Reuter’s reports that many states and communities are ill-prepared for the arrival of Zika. While the CDC has confirmed numerous cases of Zika within the U.S., all of the cases (excluding those in U.S. territories) are the result of travel by individuals to countries affected by the virus.
Experts are growing increasingly concerned about impending “locally acquired” cases of Zika (whereby mosquitos in the U.S. are transferring the virus to livestock and people, and, people are spreading the virus from one to another.)
Reuter’s quotes an epidemiologist from Mississippi’s Department of Health as stating the South is “woefully under-invested” to the task.
Today’s Wall Street Journal informs that the Zika virus will arrive to U.S. shores “in a month or so” and experts are continuing to ring the alarm about the shortening of the time frame for when that day will arrive. The hotter the weather gets, the sooner the day will come.
Meanwhile, President Obama and Congress tussle over the appropriations required to address the virus, and, there seems to be further disagreement concerning from which account the needed funds will be drawn.
Obama is asking Congress to approve $1.9 billion in financing to fight the spread of Zika.
H.R. 4446 would provide $622 million (a bit more than a billion short) and would divert funds from an account which had previously been earmarked to fight Ebola in the U.S.
Congress has been relatively silent on what it intends to do to fight the spread of Ebola, which is still a credible threat to U.S. public health.
Obama equated the House’s proposed transfer of funds from one virus-fighting account to another, as the House attempting to “rob Peter to pay Paul”, and, seemed a bit bewildered that the House would suggest there is “no new money there”.
Whether there is or is not actual new money available in the federal budget (after Iraq, Afghanistan, Syria and Panama, who can know?), there is the matter of an impending public health crisis for which the United States has claimed the tortoise as its mascot.
Only, this public health crisis is a potential women’s health crisis because infection by the Zika virus holds such dire consequence for pregnant women, women of childbearing age and their unborn children. Little is known about microcephaly, the birth defect caused when a pregnant woman becomes infected by the Zika virus, other than pregnant women who have contracted the virus are at risk of their unborn children being born with the condition. (In March, WHO estimated that Brazil will suffer 2,500 cases of microcephaly in its population.)
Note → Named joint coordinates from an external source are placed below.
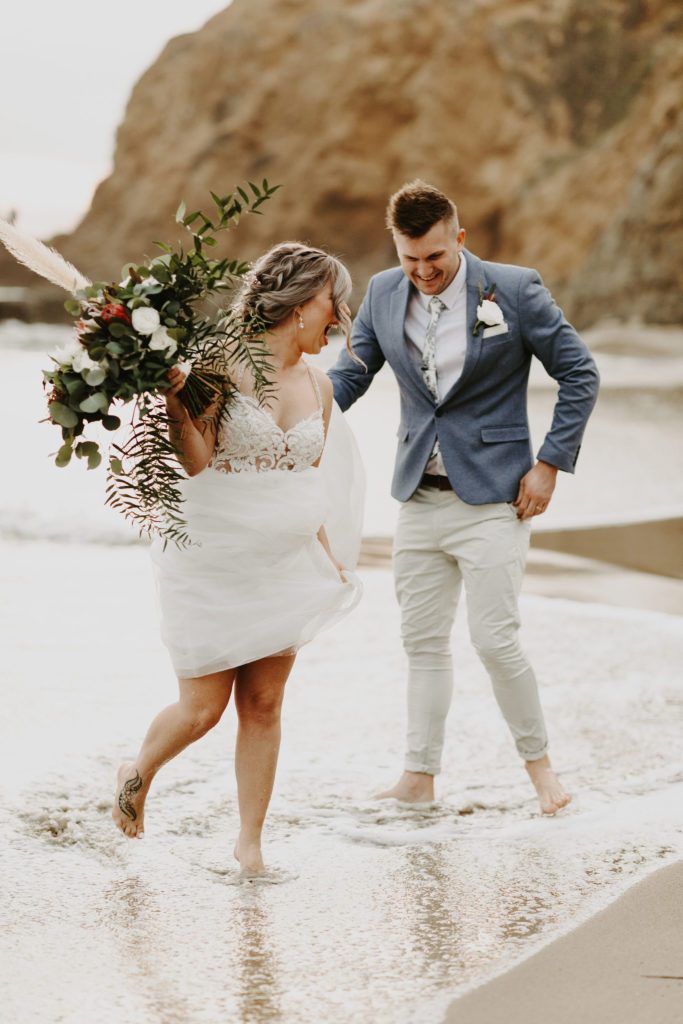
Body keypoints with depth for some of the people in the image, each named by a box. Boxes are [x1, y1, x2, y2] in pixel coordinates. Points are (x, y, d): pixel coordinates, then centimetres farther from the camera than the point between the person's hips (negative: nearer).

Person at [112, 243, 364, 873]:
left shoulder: (318, 386, 10)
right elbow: (197, 460, -18)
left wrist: (330, 558, 18)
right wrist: (174, 398, -31)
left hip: (286, 567, 5)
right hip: (215, 561, -5)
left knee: (263, 704, 5)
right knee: (203, 708, 0)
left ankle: (250, 842, 15)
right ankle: (138, 774, 31)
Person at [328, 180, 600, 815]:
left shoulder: (515, 290, -9)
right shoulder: (383, 294, 4)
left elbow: (579, 375, -3)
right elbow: (350, 372, 12)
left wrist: (550, 463, -7)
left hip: (491, 498, -5)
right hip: (419, 497, 5)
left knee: (495, 639, -8)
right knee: (423, 642, 9)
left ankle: (538, 761, 12)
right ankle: (419, 777, 17)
The Zika virus is carried by two breeds of mosquito: the Aedes aegypti and Aedes albopictus. The United States is habitat to both breeds of insect (states can be habitat to one or both breeds of the mosquitos.)
The CDC estimates the spread of Aedes aegypti and/or the Aedes albopictus to all Southern states, most Eastern states and large swaths of the midwest.
Currently, New York (114) and Florida (109) have the highest number of reported cases.
The issue of mosquito control is an area of government most often managed by local municipalities. If a community has a mosquito control policy in place, it is often a truck spraying a neighborhood on a weekly or monthly basis.
Fighting Zika will require more of a sustained effort: the public needs to understand how Zika is spread (the virus can be spread through sexual contact); pregnant women should be reminded to postpone pregnancies if they have recently been infected (a touchy subject for any conservative Southern governor); communities should be made aware standing water is a breeding ground for mosquito populations; and, communities should be reminded about the use of insect repellents, protective clothing and mosquito netting, as barriers to infection.
Monitoring of livestock, mosquito populations and infected individuals is also a part of preparedness and reducing the spread of the virus.
There will be added financial stress to communities as they treat the virus and birth defects, should those occur.
Many states have held knowledge for the need to control mosquito populations for some time because of the threat of viruses such as the West Nile. It will be difficult for some states to now argue they have been caught unaware. The same is true for the federal government: the BBC quotes WHO’s director Dr. Margaret Chan as saying that Zika is “the price being paid for a massive policy failure that dropped the ball on mosquito control in the 1970s”.